Ausbildung
Gipfeltreffen der besonderen Art

Leise wird die Türe zum Klassenraum geschlossen. Etwas irritiert blicken sich die Neuankömmlinge um: Über 70 ihrer Mitschüler sitzen bereits dicht gedrängt im verdunkelten, stickigen Raum zusammen. Manche von ihnen sind in Anzug und Krawatte kaum wieder zu erkennen.

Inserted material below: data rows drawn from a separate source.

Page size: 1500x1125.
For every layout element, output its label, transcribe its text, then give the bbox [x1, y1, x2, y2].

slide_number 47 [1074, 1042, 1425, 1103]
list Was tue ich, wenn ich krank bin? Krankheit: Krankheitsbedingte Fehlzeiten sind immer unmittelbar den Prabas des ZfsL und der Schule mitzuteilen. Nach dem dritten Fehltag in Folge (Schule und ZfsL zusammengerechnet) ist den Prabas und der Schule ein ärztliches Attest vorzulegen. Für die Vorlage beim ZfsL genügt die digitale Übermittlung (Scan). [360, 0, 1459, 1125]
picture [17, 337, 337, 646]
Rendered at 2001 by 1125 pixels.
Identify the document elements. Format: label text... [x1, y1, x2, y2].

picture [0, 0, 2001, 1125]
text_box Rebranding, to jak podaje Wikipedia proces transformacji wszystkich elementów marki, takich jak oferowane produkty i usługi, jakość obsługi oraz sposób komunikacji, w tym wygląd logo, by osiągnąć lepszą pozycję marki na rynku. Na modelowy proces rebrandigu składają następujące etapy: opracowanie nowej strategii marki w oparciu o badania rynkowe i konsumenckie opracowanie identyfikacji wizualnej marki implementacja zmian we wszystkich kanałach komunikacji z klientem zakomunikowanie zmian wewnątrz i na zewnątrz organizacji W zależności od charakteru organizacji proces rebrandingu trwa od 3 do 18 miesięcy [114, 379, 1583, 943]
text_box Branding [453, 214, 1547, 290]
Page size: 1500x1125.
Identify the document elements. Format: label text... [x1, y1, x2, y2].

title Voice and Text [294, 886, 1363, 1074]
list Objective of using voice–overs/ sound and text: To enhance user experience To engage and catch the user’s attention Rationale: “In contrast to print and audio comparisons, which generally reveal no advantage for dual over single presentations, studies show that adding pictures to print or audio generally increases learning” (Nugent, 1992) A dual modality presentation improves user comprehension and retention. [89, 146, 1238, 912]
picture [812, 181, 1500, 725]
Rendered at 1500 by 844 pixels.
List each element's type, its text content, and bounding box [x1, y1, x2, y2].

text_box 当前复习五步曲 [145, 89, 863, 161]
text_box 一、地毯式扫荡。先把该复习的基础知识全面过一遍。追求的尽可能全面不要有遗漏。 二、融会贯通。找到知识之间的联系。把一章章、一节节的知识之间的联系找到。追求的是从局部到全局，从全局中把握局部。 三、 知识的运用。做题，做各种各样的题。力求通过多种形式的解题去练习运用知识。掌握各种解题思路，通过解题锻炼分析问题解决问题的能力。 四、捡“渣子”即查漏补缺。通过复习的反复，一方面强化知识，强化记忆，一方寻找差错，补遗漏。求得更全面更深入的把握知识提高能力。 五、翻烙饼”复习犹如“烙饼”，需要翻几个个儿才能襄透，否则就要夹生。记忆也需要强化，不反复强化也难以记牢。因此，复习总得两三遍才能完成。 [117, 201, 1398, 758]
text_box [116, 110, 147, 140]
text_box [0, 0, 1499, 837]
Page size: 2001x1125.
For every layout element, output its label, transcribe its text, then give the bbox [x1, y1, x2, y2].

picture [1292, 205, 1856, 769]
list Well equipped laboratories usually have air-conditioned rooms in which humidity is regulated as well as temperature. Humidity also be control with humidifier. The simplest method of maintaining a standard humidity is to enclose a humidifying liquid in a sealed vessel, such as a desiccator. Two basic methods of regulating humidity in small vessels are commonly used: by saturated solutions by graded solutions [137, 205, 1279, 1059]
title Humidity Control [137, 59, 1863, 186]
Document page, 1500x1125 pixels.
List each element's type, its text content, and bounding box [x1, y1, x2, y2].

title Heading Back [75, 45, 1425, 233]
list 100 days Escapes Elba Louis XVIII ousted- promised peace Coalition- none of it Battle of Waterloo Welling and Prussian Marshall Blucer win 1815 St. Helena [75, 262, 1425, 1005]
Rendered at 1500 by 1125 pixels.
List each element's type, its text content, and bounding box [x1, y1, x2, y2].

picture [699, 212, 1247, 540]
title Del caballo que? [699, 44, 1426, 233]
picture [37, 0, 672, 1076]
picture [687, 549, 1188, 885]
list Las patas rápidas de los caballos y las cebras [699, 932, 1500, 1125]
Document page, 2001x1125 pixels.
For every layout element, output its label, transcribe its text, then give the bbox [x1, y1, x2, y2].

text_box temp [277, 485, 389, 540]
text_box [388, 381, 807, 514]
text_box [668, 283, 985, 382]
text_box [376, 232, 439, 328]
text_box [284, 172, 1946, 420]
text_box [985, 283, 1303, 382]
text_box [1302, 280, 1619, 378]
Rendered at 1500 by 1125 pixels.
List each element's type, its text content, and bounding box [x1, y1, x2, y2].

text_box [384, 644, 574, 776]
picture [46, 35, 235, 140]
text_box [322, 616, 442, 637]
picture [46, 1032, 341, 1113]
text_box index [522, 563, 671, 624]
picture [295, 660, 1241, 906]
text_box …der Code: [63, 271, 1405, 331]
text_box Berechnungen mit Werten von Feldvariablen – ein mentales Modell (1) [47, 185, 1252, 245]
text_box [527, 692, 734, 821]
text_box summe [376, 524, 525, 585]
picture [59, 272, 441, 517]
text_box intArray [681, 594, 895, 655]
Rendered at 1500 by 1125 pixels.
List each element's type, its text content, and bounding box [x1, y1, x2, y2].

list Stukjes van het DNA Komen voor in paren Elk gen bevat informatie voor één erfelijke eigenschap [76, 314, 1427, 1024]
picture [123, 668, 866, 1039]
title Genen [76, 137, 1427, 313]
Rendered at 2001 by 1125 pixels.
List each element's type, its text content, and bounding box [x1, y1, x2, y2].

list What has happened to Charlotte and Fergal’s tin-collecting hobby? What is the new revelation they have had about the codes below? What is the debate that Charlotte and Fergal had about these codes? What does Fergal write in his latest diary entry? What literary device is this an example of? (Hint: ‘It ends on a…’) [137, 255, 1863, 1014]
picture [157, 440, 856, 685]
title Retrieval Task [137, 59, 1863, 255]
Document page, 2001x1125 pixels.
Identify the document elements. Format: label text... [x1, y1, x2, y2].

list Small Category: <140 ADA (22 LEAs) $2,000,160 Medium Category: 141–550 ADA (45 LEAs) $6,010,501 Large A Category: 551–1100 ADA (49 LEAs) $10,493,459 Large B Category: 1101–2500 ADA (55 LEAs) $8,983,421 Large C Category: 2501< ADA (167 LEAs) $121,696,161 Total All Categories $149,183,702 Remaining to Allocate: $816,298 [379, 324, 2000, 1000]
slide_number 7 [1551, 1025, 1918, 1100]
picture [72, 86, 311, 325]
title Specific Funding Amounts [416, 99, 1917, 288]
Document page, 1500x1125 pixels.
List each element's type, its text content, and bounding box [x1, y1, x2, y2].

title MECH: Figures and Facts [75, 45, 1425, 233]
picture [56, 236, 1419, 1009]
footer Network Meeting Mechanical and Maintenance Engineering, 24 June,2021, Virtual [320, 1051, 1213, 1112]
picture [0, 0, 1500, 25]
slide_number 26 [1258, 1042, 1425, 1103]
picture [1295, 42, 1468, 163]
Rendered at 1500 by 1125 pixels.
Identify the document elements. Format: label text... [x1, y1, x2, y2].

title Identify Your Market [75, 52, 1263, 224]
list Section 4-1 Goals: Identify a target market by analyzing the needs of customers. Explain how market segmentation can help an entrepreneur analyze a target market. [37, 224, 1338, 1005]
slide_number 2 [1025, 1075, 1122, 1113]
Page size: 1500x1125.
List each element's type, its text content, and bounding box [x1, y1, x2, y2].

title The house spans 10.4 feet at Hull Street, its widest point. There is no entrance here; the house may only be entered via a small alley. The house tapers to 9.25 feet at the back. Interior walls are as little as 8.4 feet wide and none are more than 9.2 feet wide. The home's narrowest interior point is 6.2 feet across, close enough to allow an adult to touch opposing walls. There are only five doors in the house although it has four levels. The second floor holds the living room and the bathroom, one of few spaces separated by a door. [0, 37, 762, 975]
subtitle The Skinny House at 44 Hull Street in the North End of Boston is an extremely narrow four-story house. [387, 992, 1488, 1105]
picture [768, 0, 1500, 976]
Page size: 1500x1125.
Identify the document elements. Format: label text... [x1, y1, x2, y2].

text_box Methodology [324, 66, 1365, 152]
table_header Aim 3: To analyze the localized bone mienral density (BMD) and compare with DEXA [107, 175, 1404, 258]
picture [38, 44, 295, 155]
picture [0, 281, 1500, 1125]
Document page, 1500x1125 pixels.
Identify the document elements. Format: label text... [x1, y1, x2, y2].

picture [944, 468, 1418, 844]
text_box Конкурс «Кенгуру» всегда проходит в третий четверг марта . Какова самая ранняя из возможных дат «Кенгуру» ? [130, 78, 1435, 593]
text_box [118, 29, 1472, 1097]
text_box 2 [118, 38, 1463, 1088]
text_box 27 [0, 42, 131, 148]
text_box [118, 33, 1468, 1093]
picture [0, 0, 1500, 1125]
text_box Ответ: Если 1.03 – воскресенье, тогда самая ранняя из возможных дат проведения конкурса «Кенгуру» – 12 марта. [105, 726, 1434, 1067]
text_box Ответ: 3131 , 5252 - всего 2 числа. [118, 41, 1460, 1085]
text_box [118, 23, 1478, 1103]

Voller Erwartung blicken alle auf den Mann, der gerade die letzten Vorbereitungen für seinen Vortrag trifft. Polizeihauptkommissar Harald Wild wird gleich über die Ausbildung bei der Polizei berichten. Er ist einer von vielen Teilnehmern, die beim Ausbildungsgipfel der Realschule Buchloe ihre Branche vorstellen.

Jeweils vier Vorträge

Bereits zum vierten Mal fand die Veranstaltung statt. 20 Firmen aus der Region stellten dabei heuer 24 verschiedene Lehrberufe vor. Dabei durften sich 176 Neuntklässler jeweils vier Vorträge aussuchen, die ihren Berufswünschen entsprachen. Während sich für das Berufsbild des Erziehers heuer mehr Mädchen begeisterten, informierten sich bei der Firma Hilti aus Kaufering vermehrt Buben über Mechatronik und Elektronik.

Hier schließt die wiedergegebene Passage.